• _ASSIGNMENT_: Pull every line that includes the word "Nguba" from the data.

• _THE RECORDS_:

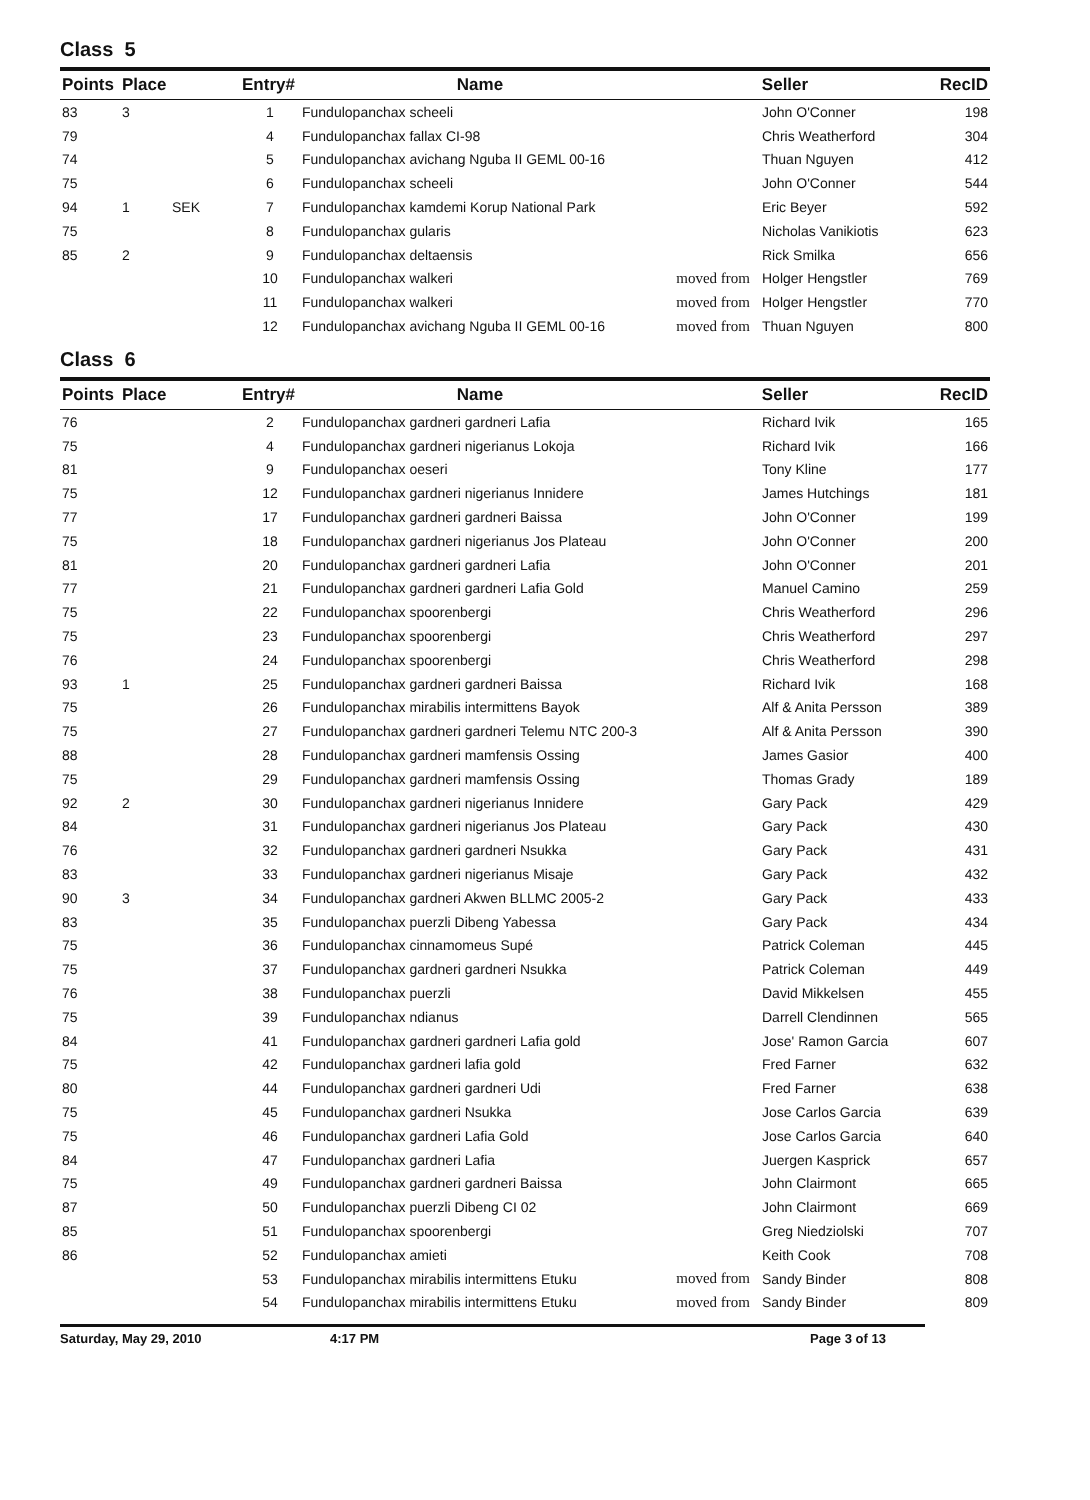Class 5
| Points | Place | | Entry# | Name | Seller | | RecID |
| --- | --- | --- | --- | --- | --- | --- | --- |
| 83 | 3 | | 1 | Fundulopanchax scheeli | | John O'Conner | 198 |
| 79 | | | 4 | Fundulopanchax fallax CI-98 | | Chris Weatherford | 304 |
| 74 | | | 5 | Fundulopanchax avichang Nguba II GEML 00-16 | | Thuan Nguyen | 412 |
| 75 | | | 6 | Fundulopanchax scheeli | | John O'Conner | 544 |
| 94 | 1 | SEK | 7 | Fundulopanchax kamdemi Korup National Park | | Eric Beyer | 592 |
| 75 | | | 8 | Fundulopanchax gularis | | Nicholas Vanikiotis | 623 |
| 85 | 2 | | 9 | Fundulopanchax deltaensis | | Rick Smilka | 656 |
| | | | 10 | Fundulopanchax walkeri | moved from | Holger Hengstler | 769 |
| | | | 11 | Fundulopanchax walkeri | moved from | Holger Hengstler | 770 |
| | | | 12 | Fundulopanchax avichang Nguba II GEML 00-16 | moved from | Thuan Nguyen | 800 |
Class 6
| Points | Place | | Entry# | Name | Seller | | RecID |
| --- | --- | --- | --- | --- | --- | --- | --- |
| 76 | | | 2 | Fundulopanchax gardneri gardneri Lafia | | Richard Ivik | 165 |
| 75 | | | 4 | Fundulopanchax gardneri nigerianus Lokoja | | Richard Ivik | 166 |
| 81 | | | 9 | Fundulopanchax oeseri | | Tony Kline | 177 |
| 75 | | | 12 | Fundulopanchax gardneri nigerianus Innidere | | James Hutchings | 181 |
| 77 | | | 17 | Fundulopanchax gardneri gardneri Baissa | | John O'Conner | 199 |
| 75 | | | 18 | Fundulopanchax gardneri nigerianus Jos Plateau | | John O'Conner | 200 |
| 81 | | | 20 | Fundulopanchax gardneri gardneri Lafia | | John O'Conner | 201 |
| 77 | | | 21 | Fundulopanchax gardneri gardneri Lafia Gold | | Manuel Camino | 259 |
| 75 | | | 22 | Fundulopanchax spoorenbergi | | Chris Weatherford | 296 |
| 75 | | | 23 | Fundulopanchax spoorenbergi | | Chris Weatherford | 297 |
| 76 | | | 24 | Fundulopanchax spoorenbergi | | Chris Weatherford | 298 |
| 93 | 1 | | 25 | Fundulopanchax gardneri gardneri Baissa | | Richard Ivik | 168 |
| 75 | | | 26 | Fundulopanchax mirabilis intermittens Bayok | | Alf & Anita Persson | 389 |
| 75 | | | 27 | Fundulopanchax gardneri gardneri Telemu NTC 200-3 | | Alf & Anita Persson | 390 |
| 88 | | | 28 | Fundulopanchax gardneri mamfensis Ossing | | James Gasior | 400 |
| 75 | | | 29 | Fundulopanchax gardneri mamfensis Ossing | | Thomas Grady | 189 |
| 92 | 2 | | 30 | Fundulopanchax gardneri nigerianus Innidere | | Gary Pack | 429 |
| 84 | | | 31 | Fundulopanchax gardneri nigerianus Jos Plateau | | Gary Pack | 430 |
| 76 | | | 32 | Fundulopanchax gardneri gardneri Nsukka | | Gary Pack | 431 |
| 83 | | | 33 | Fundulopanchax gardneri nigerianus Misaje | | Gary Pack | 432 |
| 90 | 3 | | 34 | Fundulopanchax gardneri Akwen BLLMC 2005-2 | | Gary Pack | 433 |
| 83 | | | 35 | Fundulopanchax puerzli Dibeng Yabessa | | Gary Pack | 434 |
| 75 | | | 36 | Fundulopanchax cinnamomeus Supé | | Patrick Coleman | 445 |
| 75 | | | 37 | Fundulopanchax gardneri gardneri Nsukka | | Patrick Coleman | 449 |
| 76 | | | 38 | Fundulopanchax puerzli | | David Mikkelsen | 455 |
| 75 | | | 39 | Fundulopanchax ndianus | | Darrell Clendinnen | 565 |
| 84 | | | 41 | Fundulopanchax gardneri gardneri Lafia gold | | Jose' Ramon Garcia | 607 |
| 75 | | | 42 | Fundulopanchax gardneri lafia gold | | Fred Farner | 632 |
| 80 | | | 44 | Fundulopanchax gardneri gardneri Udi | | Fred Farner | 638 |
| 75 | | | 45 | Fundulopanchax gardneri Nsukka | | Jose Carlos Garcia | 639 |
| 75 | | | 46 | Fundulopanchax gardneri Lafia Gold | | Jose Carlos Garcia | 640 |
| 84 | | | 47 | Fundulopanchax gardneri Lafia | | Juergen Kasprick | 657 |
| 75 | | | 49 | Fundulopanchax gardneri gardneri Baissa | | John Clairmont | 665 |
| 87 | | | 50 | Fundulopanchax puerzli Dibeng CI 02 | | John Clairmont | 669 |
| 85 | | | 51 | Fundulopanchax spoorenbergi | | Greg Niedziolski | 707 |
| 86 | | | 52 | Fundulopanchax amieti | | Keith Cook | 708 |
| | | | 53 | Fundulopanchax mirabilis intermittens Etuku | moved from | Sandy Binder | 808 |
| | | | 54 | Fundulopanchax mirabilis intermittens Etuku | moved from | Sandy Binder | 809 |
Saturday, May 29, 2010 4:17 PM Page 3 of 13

• _REPLY TO THE TASK_:
| 74 | | | 5 | Fundulopanchax avichang Nguba II GEML 00-16 | | Thuan Nguyen | 412 |
| | | | 12 | Fundulopanchax avichang Nguba II GEML 00-16 | moved from | Thuan Nguyen | 800 |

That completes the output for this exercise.